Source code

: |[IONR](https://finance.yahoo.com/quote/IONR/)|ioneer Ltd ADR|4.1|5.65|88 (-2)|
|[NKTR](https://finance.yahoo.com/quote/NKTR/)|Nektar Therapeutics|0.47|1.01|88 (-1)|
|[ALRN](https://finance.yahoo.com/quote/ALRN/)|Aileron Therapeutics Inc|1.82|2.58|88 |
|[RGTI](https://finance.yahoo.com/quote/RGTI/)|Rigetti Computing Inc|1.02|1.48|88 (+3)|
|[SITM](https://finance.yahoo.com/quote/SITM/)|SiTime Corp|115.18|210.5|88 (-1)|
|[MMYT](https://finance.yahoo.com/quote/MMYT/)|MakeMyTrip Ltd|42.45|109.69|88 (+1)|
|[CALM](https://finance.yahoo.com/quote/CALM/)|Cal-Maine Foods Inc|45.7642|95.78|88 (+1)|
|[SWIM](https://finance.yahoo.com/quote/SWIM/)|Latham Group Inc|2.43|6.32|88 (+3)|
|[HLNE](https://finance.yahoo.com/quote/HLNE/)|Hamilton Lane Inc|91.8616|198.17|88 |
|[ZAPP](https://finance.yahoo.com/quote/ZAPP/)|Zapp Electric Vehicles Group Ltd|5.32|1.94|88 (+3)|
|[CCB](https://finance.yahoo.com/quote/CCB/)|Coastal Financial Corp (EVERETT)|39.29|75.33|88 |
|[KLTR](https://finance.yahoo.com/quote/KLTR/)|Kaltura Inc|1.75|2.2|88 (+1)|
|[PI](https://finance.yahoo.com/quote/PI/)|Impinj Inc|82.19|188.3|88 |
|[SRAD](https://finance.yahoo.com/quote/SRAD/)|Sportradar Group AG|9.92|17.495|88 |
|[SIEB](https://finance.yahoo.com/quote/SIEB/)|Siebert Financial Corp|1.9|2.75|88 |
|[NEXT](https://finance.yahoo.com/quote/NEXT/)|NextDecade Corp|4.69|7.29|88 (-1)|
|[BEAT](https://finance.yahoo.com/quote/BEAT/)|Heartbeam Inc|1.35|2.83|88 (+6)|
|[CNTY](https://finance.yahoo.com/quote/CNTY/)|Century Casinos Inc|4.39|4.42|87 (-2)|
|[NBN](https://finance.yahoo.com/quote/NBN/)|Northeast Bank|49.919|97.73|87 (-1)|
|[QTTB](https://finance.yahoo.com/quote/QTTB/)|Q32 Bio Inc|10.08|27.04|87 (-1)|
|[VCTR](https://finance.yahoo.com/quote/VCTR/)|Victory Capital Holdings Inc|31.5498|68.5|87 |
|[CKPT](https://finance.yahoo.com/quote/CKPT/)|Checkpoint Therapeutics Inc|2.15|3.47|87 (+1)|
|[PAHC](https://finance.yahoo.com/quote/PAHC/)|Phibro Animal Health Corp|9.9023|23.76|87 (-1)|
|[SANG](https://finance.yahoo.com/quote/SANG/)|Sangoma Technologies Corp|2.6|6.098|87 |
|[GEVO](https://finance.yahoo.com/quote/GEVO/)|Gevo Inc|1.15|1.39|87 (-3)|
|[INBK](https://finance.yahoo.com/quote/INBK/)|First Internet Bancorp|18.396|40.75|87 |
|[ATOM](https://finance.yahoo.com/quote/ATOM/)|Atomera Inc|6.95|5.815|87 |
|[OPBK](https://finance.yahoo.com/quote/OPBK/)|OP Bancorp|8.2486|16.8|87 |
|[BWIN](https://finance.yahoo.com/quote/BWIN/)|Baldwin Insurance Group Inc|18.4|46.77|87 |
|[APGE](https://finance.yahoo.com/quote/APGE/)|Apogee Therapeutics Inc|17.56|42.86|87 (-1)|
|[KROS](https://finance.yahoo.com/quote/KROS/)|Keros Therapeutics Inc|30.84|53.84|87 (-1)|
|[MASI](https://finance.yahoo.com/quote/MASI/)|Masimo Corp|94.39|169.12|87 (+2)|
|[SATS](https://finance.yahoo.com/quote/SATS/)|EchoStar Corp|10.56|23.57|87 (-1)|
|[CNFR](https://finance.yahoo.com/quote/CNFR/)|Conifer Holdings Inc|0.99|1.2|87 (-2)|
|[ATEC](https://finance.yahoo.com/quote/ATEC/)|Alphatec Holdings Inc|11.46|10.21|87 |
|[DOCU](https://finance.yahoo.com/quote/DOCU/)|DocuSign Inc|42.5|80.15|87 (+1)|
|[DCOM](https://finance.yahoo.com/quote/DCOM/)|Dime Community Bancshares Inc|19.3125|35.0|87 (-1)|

++++++

→ **TASK DETAILS**
Within the material above, find the lines that hold "Financial" and report only how many there are.

→ **PROBLEM SOLUTION**
2